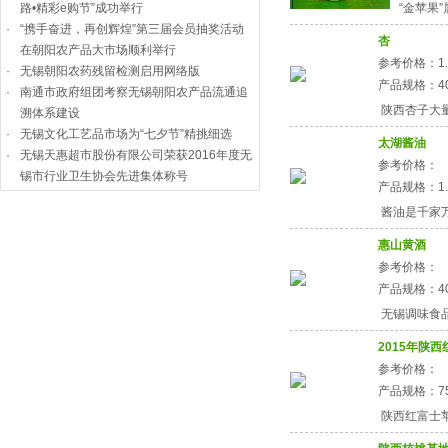
路•精彩e购节”成功举行
“金苹果
·
“携手奋进，再创辉煌”第三届会员抽奖活动
杏
在朝阳农产品大市场顺利举行
参考价格：1.
·
无锡朝阳农药残留检测启用网络版
产品规格：4
·
南通市政府组团考察无锡朝阳农产品流通追
陕西杏子大量上
溯体系建设
·
无锡文化工艺品市场为“七夕节”精挑细选
太湖酱油
·
无锡天惠超市股份有限公司荣获2016年度无
参考价格：
锡市行业卫生协会先进集体称号
产品规格：1.9Ｌ
酱油是千家
惠山黄酒
参考价格：
产品规格：40
无锡调味食
2015年陕
参考价格：
产品规格：7
陕西红富士苹
陕西核桃基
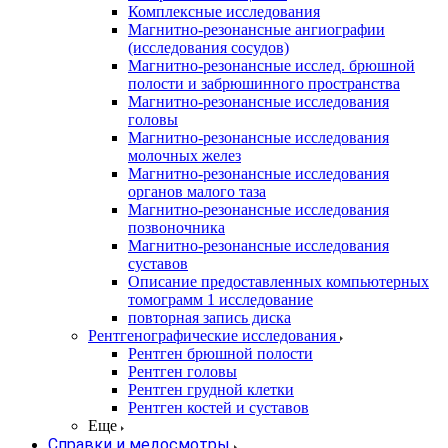
Комплексные исследования
Магнитно-резонансные ангиографии
(исследования сосудов)
Магнитно-резонансные исслед. брюшной
полости и забрюшинного пространства
Магнитно-резонансные исследования
головы
Магнитно-резонансные исследования
молочных желез
Магнитно-резонансные исследования
органов малого таза
Магнитно-резонансные исследования
позвоночника
Магнитно-резонансные исследования
суставов
Описание предоставленных компьютерных
томограмм 1 исследование
повторная запись диска
Рентгенографические исследования
Рентген брюшной полости
Рентген головы
Рентген грудной клетки
Рентген костей и суставов
Еще
Справки и медосмотры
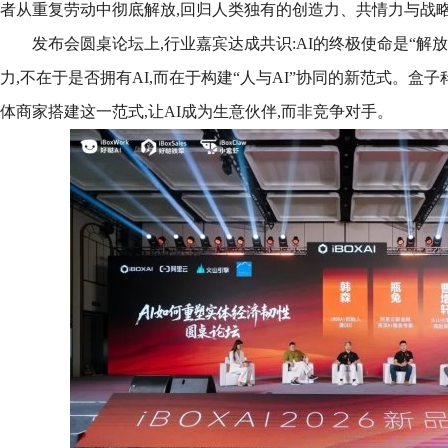
者从重复劳动中彻底解放,回归人类独有的创造力、共情力与战
发布会圆桌论坛上,行业嘉宾达成共识:AI的终极使命是“解放
力,不在于是否拥有AI,而在于构建“人与AI”协同的新范式。盒子科
体商家搭建这一范式,让AI成为生意伙伴,而非竞争对手。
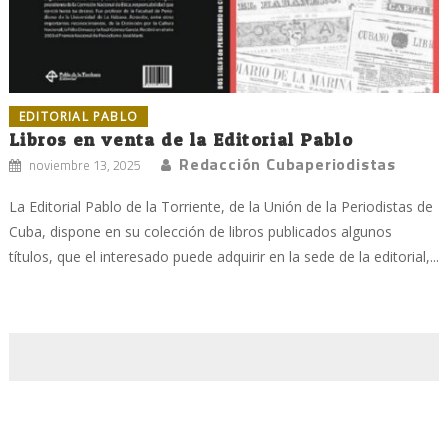
EDITORIAL PABLO
Libros en venta de la Editorial Pablo
Redacción Cubaperiodistas
noviembre 13, 2025
La Editorial Pablo de la Torriente, de la Unión de la Periodistas de
Cuba, dispone en su colección de libros publicados algunos
títulos, que el interesado puede adquirir en la sede de la editorial,...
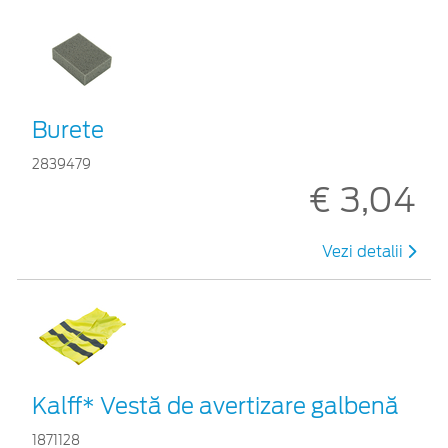
Burete
2839479
€ 3,04
Vezi detalii
Kalff* Vestă de avertizare galbenă
1871128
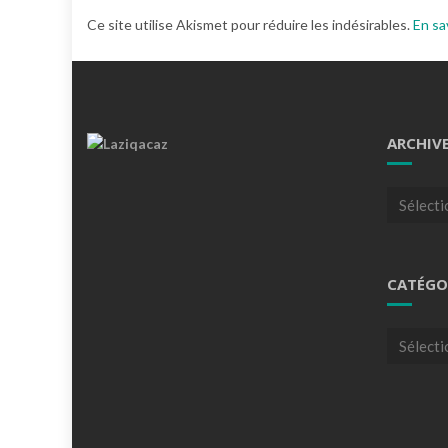
Ce site utilise Akismet pour réduire les indésirables.
En sa
ARCHIV
Archives
CATÉGO
Catégori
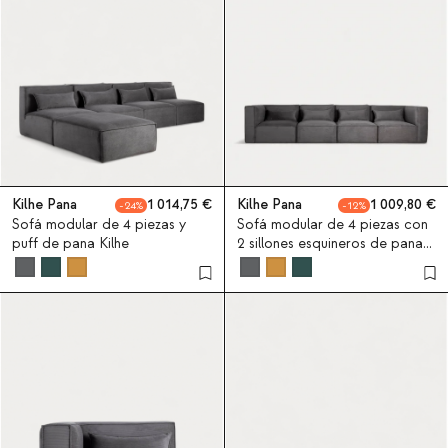
Kilhe Pana
1 014,75
Kilhe Pana
1 009,80
24
12
Sofá modular de 4 piezas y
Sofá modular de 4 piezas con
puff de pana Kilhe
2 sillones esquineros de pana
Kilhe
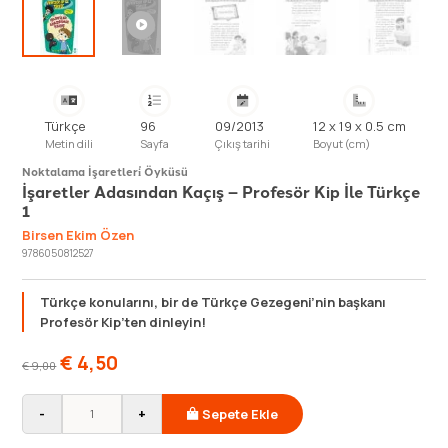
Türkçe
96
09/2013
12 x 19 x 0.5 cm
Metin dili
Sayfa
Çıkış tarihi
Boyut (cm)
Noktalama İşaretleri̇ Öyküsü
İşaretler Adasından Kaçış – Profesör Kip İle Türkçe
1
Birsen Ekim Özen
9786050812527
Türkçe konularını, bir de Türkçe Gezegeni’nin başkanı
Profesör Kip’ten dinleyin!
€
4,50
€
9,00
-
+
Sepete Ekle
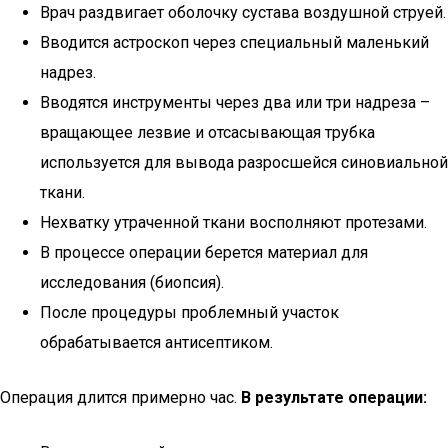
Врач раздвигает оболочку сустава воздушной струей.
Вводится астроскоп через специальный маленький
надрез.
Вводятся инструменты через два или три надреза –
вращающее лезвие и отсасывающая трубка
используется для вывода разросшейся синовиальной
ткани.
Нехватку утраченной ткани восполняют протезами.
В процессе операции берется материал для
исследования (биопсия).
После процедуры проблемный участок
обрабатывается антисептиком.
Операция длится примерно час.
В результате операции:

• **Activity**
Copy out the records from the line with "Комплексные исследования" up to and including the line with "Sepete Ekle", and leave the pictures out of your answer.

• **Response to this exercise**
Комплексные исследования
Магнитно-резонансные ангиографии
(исследования сосудов)
Магнитно-резонансные исслед. брюшной
полости и забрюшинного пространства
Магнитно-резонансные исследования
головы
Магнитно-резонансные исследования
молочных желез
Магнитно-резонансные исследования
органов малого таза
Магнитно-резонансные исследования
позвоночника
Магнитно-резонансные исследования
суставов
Описание предоставленных компьютерных
томограмм 1 исследование
повторная запись диска
Рентгенографические исследования
Рентген брюшной полости
Рентген головы
Рентген грудной клетки
Рентген костей и суставов
Еще
Справки и медосмотры
者从重复劳动中彻底解放,回归人类独有的创造力、共情力与战
发布会圆桌论坛上,行业嘉宾达成共识:AI的终极使命是“解放
力,不在于是否拥有AI,而在于构建“人与AI”协同的新范式。盒子科
体商家搭建这一范式,让AI成为生意伙伴,而非竞争对手。
EDITORIAL PABLO
Libros en venta de la Editorial Pablo
Redacción Cubaperiodistas
noviembre 13, 2025
La Editorial Pablo de la Torriente, de la Unión de la Periodistas de
Cuba, dispone en su colección de libros publicados algunos
títulos, que el interesado puede adquirir en la sede de la editorial,...
Burete
2839479
€ 3,04
Vezi detalii
Kalff* Vestă de avertizare galbenă
1871128
Ce site utilise Akismet pour réduire les indésirables.
En sa
ARCHIV
Archives
CATÉGO
Catégori
Kilhe Pana
1 014,75
Kilhe Pana
1 009,80
24
12
Sofá modular de 4 piezas y
Sofá modular de 4 piezas con
puff de pana Kilhe
2 sillones esquineros de pana
Kilhe
Türkçe
96
09/2013
12 x 19 x 0.5 cm
Metin dili
Sayfa
Çıkış tarihi
Boyut (cm)
Noktalama İşaretleri̇ Öyküsü
İşaretler Adasından Kaçış – Profesör Kip İle Türkçe
1
Birsen Ekim Özen
9786050812527
Türkçe konularını, bir de Türkçe Gezegeni’nin başkanı
Profesör Kip’ten dinleyin!
€
4,50
€
9,00
-
+
Sepete Ekle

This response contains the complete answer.